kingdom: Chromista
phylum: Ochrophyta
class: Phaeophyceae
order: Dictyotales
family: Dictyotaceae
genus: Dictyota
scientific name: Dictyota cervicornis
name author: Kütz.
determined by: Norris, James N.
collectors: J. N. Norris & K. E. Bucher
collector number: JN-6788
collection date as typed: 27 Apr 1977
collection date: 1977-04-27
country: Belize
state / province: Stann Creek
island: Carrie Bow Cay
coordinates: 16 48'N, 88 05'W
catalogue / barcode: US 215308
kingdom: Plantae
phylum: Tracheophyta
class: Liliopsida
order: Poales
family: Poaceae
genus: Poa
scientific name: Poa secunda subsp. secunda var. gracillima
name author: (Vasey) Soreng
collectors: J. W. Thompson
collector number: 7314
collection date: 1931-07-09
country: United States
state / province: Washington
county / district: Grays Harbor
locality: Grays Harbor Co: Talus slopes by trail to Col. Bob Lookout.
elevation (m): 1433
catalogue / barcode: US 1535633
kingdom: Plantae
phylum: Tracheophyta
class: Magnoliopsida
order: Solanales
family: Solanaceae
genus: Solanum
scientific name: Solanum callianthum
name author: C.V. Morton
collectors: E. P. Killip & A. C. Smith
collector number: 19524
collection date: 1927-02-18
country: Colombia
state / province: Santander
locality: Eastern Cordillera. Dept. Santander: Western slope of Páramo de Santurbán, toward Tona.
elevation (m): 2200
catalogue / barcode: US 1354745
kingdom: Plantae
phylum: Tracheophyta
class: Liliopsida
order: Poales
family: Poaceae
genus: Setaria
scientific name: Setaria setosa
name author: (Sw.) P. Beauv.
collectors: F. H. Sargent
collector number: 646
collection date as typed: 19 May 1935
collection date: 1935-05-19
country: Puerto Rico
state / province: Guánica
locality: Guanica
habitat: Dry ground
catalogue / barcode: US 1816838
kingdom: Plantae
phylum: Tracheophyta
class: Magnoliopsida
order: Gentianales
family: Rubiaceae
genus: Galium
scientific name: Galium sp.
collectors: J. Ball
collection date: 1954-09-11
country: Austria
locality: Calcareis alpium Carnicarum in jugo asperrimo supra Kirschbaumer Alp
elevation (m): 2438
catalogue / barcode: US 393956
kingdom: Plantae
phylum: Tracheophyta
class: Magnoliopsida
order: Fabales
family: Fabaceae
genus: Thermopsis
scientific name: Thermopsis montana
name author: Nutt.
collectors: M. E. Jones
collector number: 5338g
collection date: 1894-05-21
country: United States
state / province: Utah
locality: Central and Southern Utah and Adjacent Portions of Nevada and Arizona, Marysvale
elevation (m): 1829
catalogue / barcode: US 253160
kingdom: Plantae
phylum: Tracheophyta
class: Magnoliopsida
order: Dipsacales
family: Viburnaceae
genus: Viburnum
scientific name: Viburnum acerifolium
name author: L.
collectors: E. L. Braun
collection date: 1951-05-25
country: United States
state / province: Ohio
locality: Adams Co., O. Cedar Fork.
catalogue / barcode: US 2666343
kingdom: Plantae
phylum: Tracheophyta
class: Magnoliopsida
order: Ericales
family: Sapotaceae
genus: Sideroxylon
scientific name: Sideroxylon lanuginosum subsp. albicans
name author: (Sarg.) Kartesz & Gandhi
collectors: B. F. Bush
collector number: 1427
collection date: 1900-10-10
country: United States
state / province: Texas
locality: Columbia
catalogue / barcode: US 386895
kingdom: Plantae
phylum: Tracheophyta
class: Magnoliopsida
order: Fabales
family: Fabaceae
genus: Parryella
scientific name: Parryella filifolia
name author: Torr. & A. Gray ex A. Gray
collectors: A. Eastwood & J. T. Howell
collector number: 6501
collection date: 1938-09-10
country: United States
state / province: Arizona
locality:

* * * * * * * * *

- [Prompt]: Write out all the lines above again, switching "collectors" to "collected by" wherever it appears. Leave everything else unchanged.

- [Answer in full]:
kingdom: Chromista
phylum: Ochrophyta
class: Phaeophyceae
order: Dictyotales
family: Dictyotaceae
genus: Dictyota
scientific name: Dictyota cervicornis
name author: Kütz.
determined by: Norris, James N.
collected by: J. N. Norris & K. E. Bucher
collector number: JN-6788
collection date as typed: 27 Apr 1977
collection date: 1977-04-27
country: Belize
state / province: Stann Creek
island: Carrie Bow Cay
coordinates: 16 48'N, 88 05'W
catalogue / barcode: US 215308
kingdom: Plantae
phylum: Tracheophyta
class: Liliopsida
order: Poales
family: Poaceae
genus: Poa
scientific name: Poa secunda subsp. secunda var. gracillima
name author: (Vasey) Soreng
collected by: J. W. Thompson
collector number: 7314
collection date: 1931-07-09
country: United States
state / province: Washington
county / district: Grays Harbor
locality: Grays Harbor Co: Talus slopes by trail to Col. Bob Lookout.
elevation (m): 1433
catalogue / barcode: US 1535633
kingdom: Plantae
phylum: Tracheophyta
class: Magnoliopsida
order: Solanales
family: Solanaceae
genus: Solanum
scientific name: Solanum callianthum
name author: C.V. Morton
collected by: E. P. Killip & A. C. Smith
collector number: 19524
collection date: 1927-02-18
country: Colombia
state / province: Santander
locality: Eastern Cordillera. Dept. Santander: Western slope of Páramo de Santurbán, toward Tona.
elevation (m): 2200
catalogue / barcode: US 1354745
kingdom: Plantae
phylum: Tracheophyta
class: Liliopsida
order: Poales
family: Poaceae
genus: Setaria
scientific name: Setaria setosa
name author: (Sw.) P. Beauv.
collected by: F. H. Sargent
collector number: 646
collection date as typed: 19 May 1935
collection date: 1935-05-19
country: Puerto Rico
state / province: Guánica
locality: Guanica
habitat: Dry ground
catalogue / barcode: US 1816838
kingdom: Plantae
phylum: Tracheophyta
class: Magnoliopsida
order: Gentianales
family: Rubiaceae
genus: Galium
scientific name: Galium sp.
collected by: J. Ball
collection date: 1954-09-11
country: Austria
locality: Calcareis alpium Carnicarum in jugo asperrimo supra Kirschbaumer Alp
elevation (m): 2438
catalogue / barcode: US 393956
kingdom: Plantae
phylum: Tracheophyta
class: Magnoliopsida
order: Fabales
family: Fabaceae
genus: Thermopsis
scientific name: Thermopsis montana
name author: Nutt.
collected by: M. E. Jones
collector number: 5338g
collection date: 1894-05-21
country: United States
state / province: Utah
locality: Central and Southern Utah and Adjacent Portions of Nevada and Arizona, Marysvale
elevation (m): 1829
catalogue / barcode: US 253160
kingdom: Plantae
phylum: Tracheophyta
class: Magnoliopsida
order: Dipsacales
family: Viburnaceae
genus: Viburnum
scientific name: Viburnum acerifolium
name author: L.
collected by: E. L. Braun
collection date: 1951-05-25
country: United States
state / province: Ohio
locality: Adams Co., O. Cedar Fork.
catalogue / barcode: US 2666343
kingdom: Plantae
phylum: Tracheophyta
class: Magnoliopsida
order: Ericales
family: Sapotaceae
genus: Sideroxylon
scientific name: Sideroxylon lanuginosum subsp. albicans
name author: (Sarg.) Kartesz & Gandhi
collected by: B. F. Bush
collector number: 1427
collection date: 1900-10-10
country: United States
state / province: Texas
locality: Columbia
catalogue / barcode: US 386895
kingdom: Plantae
phylum: Tracheophyta
class: Magnoliopsida
order: Fabales
family: Fabaceae
genus: Parryella
scientific name: Parryella filifolia
name author: Torr. & A. Gray ex A. Gray
collected by: A. Eastwood & J. T. Howell
collector number: 6501
collection date: 1938-09-10
country: United States
state / province: Arizona
locality:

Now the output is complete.